= Team Tiger =

American health organization

Team Tiger is an Atlanta-based certified 501(c)3 organization whose mission is to help kids and families fight childhood obesity. The organization provides the resources, opportunity, education and support.

Team Tiger is led by young founder Tiger Greene, who, as a twelve-year-old boy, weighed 250 pounds (twice the normal weight for a child his age). Tiger was bullied for his weight and had trouble with simple everyday tasks. By making lifestyle changes and learning about healthy food and exercise, Tiger lost over 60 pounds. Tiger has become a national spokesperson for this curable epidemic. He has been featured on national television programs, including: Dr. Oz, CNN's Dr. Sanjay Gupta, Anderson Cooper 360, NBC and ABC affiliates and was a featured speaker at the Georgia Children's Health Alliance 'Refocus' Launch.

Following his love of football, Tiger partnered with the NFL, including player Marcus Stroud. Together they started a series of fitness camps to inspire thousands of young people to lose weight and get more active. These Sacking Obesity Health & Wellness Camps are run by Team Tiger and the Marcus Stroud Charitable Foundation.
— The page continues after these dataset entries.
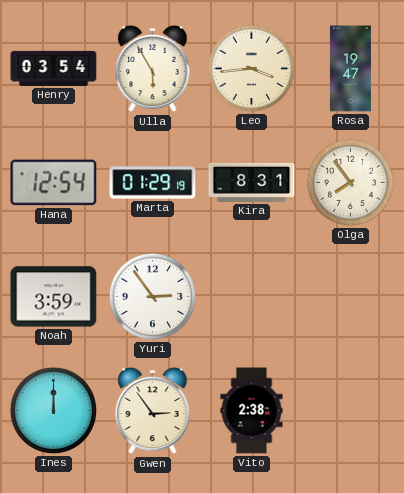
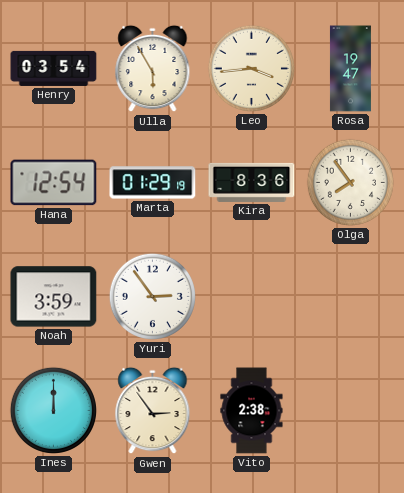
Kira: 8:31 -> 8:36
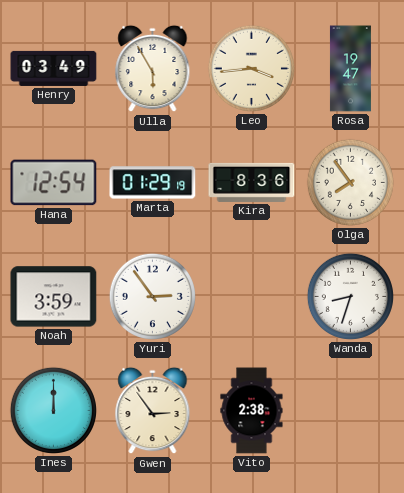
Henry: 03:54 -> 03:49
Wanda: none -> 8:33
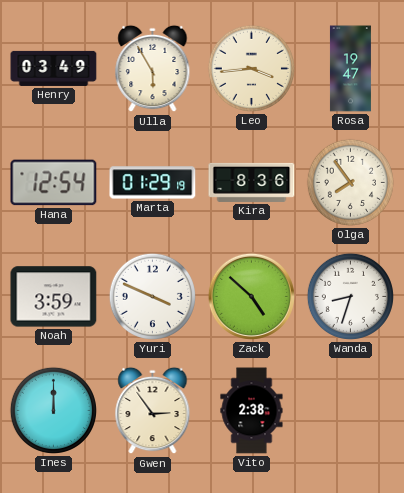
Yuri: 2:54 -> 3:49
Zack: none -> 4:52
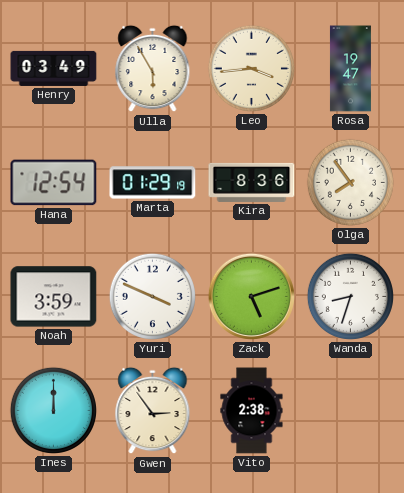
Zack: 4:52 -> 5:12
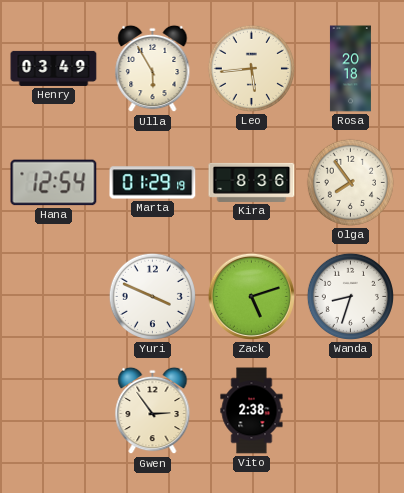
Leo: 3:44 -> 5:44
Rosa: 19:47 -> 20:18
Noah: 3:59 -> none
Ines: 12:00 -> none
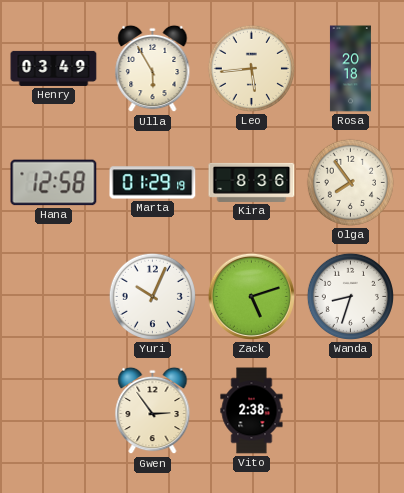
Hana: 12:54 -> 12:58
Yuri: 3:49 -> 10:04
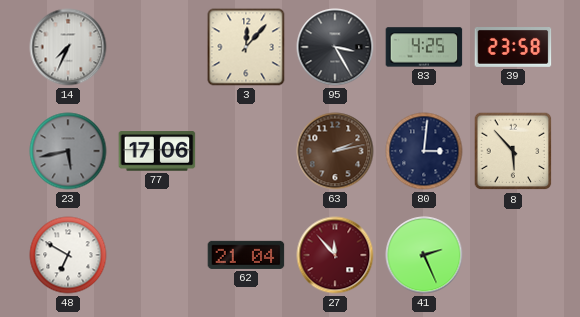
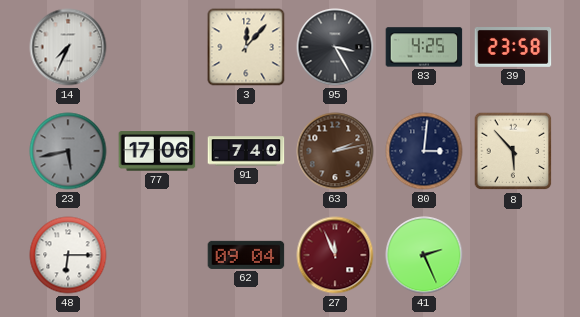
91: none -> 7:40
48: 6:50 -> 6:15
62: 21:04 -> 09:04
27: 11:53 -> 11:56
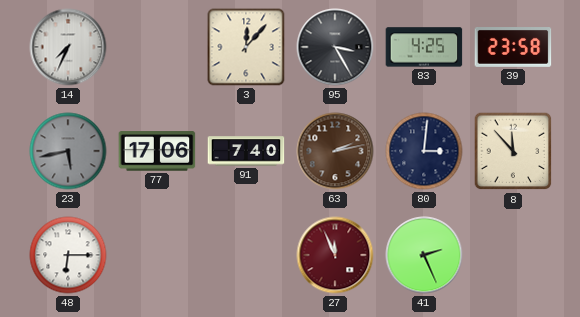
8: 5:53 -> 11:53
62: 09:04 -> none
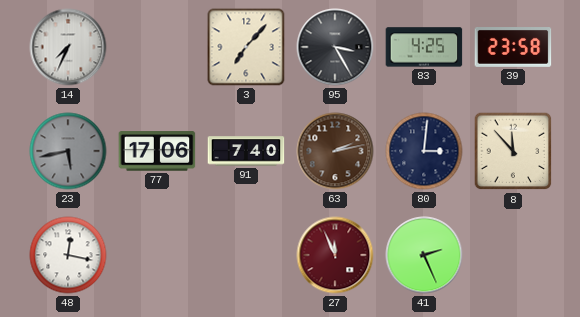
3: 12:07 -> 7:07
48: 6:15 -> 12:17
Tiger Greene's Sacking Obesity: The Team Tiger Game Plan for Kids Who Want to Lose Weight, Feel Great, and Win on and off the Playing Field is a book published by HarperCollins Publishers that puts the camp experience into a book. It includes menu plans, exercise routines, and inspirational stories about kids who have decided to make good choices in their lives.

On Wednesday, September 19, 2012, Governor Nathan Deal of Georgia declared "Team Tiger Day" in the State of Georgia.